I am trying to parse a page from https://pinvoke.net using Windows PowerShell. Normally when I have an XML string, I can convert it to a more easily workable object by by casting the string to the [xml]
type. However, when I try to parse the following page, I get an error. It doesn't like the src
attribute on line 14:
$page = ( Invoke-WebRequest https://www.pinvoke.net/default.aspx/advapi32/CreateProcessAsUser.html ).Content
$xmlPage = [xml]$page # throws an error
The error (truncated since the message looks like it includes the full page content):
Cannot convert value "XML STRING HERE" to type "System.Xml.XmlDocument".

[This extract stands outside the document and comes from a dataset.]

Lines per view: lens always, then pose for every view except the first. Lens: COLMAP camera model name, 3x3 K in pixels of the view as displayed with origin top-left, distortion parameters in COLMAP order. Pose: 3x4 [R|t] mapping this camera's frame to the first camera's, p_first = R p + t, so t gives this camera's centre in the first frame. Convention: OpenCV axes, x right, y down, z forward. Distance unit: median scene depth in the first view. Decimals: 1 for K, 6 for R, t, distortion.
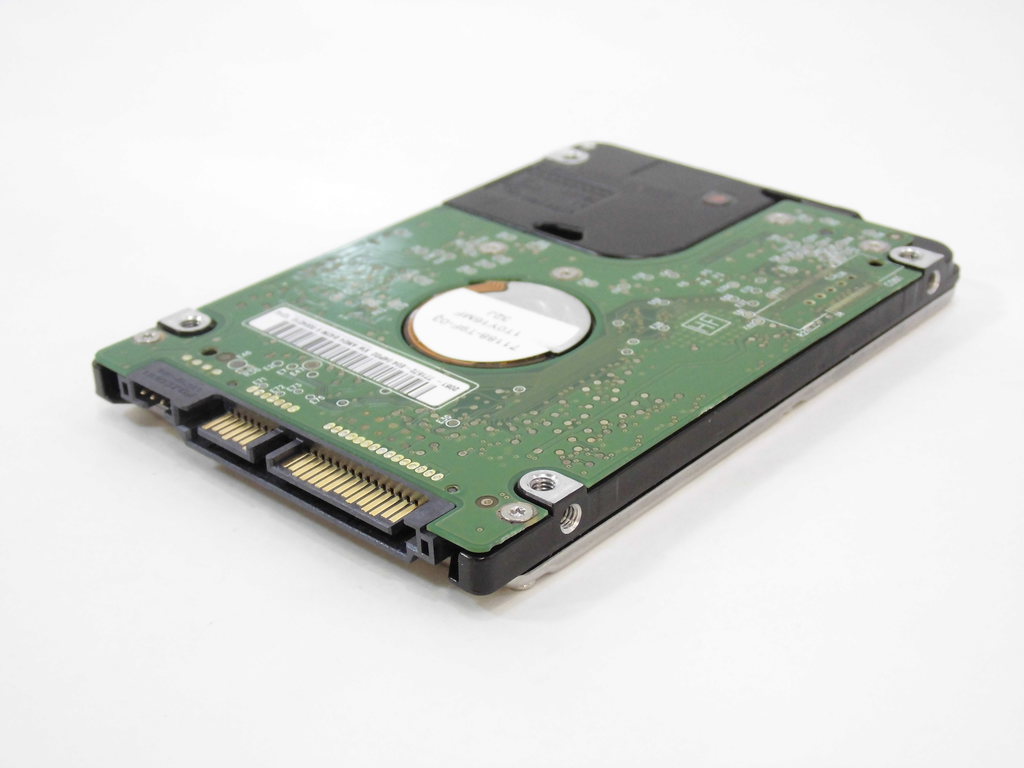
lens RADIAL K [[1615.7, 0, 512.0], [0, 1615.7, 384.0], [0, 0, 1]] dist [0.000722, 0.010764]
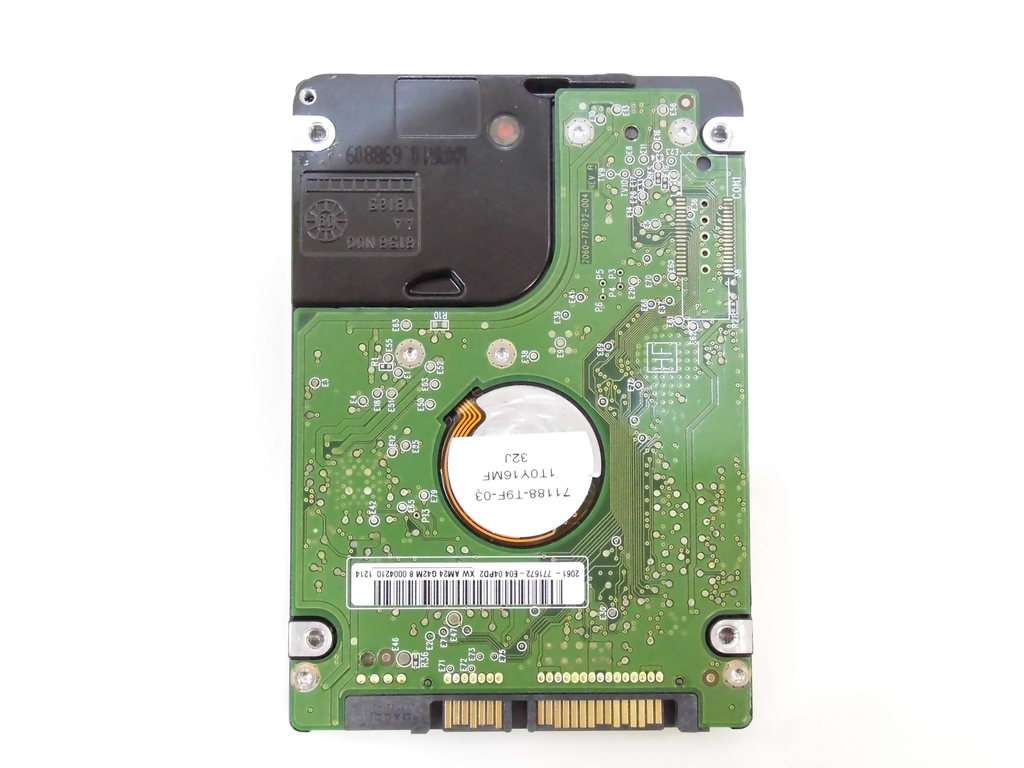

Error: "'src' is an unexpected token. The expected token is '='. Line 14, position 15."
The line in question looks like this:
<script async src = "https://www.googletagmanager.com/gtag/js?id=UA-115015704-1" ></script>
If I copy the XML to a file and either remove the line or remove async
, then read the file and attempt to convert it again it gets further but I keep getting met with additional XML errors (there are two total async
attributes I removed before I gave up due to additional parsing errors).
Why does the casting conversion with [xml]
fail?
Edit:
Looks like ConvertTo-Xml
converts the .NET object into an XML string. It's represented under the XmlDocument
type but the most I can extract out of it is the same string. I've re-titled the question accordingly and removed the statements that ConvertTo-Xml
was working correctly for me.